Anda mungkin dapat pulang ke rumah jika Anda tidak benar-benar dalam persalinan prematur atau jika persalinan dihentikan, atau Anda mungkin harus tinggal di rumah sakit untuk sementara waktu. Hal ini tergantung pada hasil pemeriksaan dokter. Jika Anda mengalami persalinan prematur, dokter mungkin menyarankan pembatasan aktivitas. Jenis pembatasan tersebut dapat bervariasi.

Kelahiran prematur
          Kadang-kadang persalinan prematur mungkin sudah terlalu jauh berlangsung untuk dapat dihentikan, atau mungkin terdapat pertimbangan bayi lebih baik dilahirkan, bahkan ketika masih awal. Kondisi ini meliputi:
·                Infeksi
·                Tekanan darah tinggi
·                Perdarahan
·                Tanda-tanda bahwa janin mungkin mengalami masalah
Banyak bayi prematur kecil dan rapuh. Bayi mungkin memerlukan perawatan medis khusus untuk bernapas, makan, tetap hangat, dan untuk menangani masalah kesehatan yang mungkin timbul. Anda atau bayi Anda mungkin akan dipindahkan ke rumah sakit yang berbeda yang dapat menyediakan jenis perawatan seperti ini.

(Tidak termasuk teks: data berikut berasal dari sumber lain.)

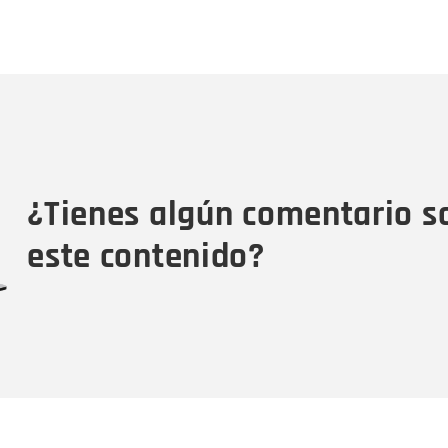
Nombre
C
Nombre
Tipo de comentario
M
¿Tienes algún comentario s
este contenido?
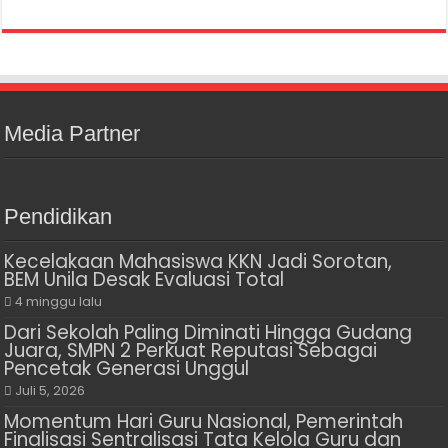
Media Partner
Pendidikan
Kecelakaan Mahasiswa KKN Jadi Sorotan,
BEM Unila Desak Evaluasi Total
4 minggu lalu
Dari Sekolah Paling Diminati Hingga Gudang
Juara, SMPN 2 Perkuat Reputasi Sebagai
Pencetak Generasi Unggul
Juli 5, 2026
Momentum Hari Guru Nasional, Pemerintah
Finalisasi Sentralisasi Tata Kelola Guru dan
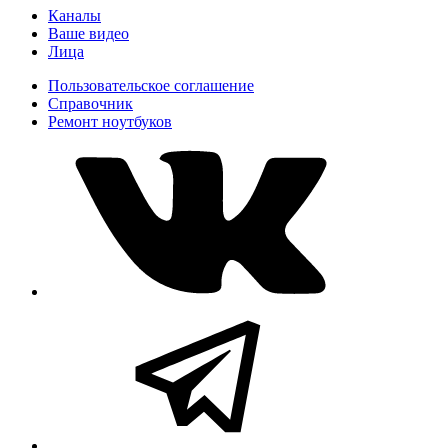
Каналы
Ваше видео
Лица
Пользовательское соглашение
Справочник
Ремонт нoутбуков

Perawatan yang bayi Anda butuhkan tergantung pada seberapa dini ia lahir. Bayi prematur dapat memiliki cacat fisik dan mental yang dapat bersifat jangka panjang, seperti masalah perut dan masalah dengan pernapasan. Bayi yang lahir sebelum 32 minggu kehamilan adalah yang paling mungkin memiliki masalah kesehatan.
Bayi prematur mungkin tidak siap untuk hidup tanpa penunjang. Mereka mungkin dirawat di unit perawatan intensif neonatus (NICU) selama berminggu-minggu dan kadang berbulan-nulan. Bayi prematur seringkali diletakkan dalam inkubator agar mereka tetap merasa hangat.
Mereka dirawat oleh dokter dan perawat yang terlatih khusus. Saat ini, dengan perawatan NICU khusus, bahkan bayi kecil yang lahir terlalu dini memiliki peluang untuk bertahan hidup.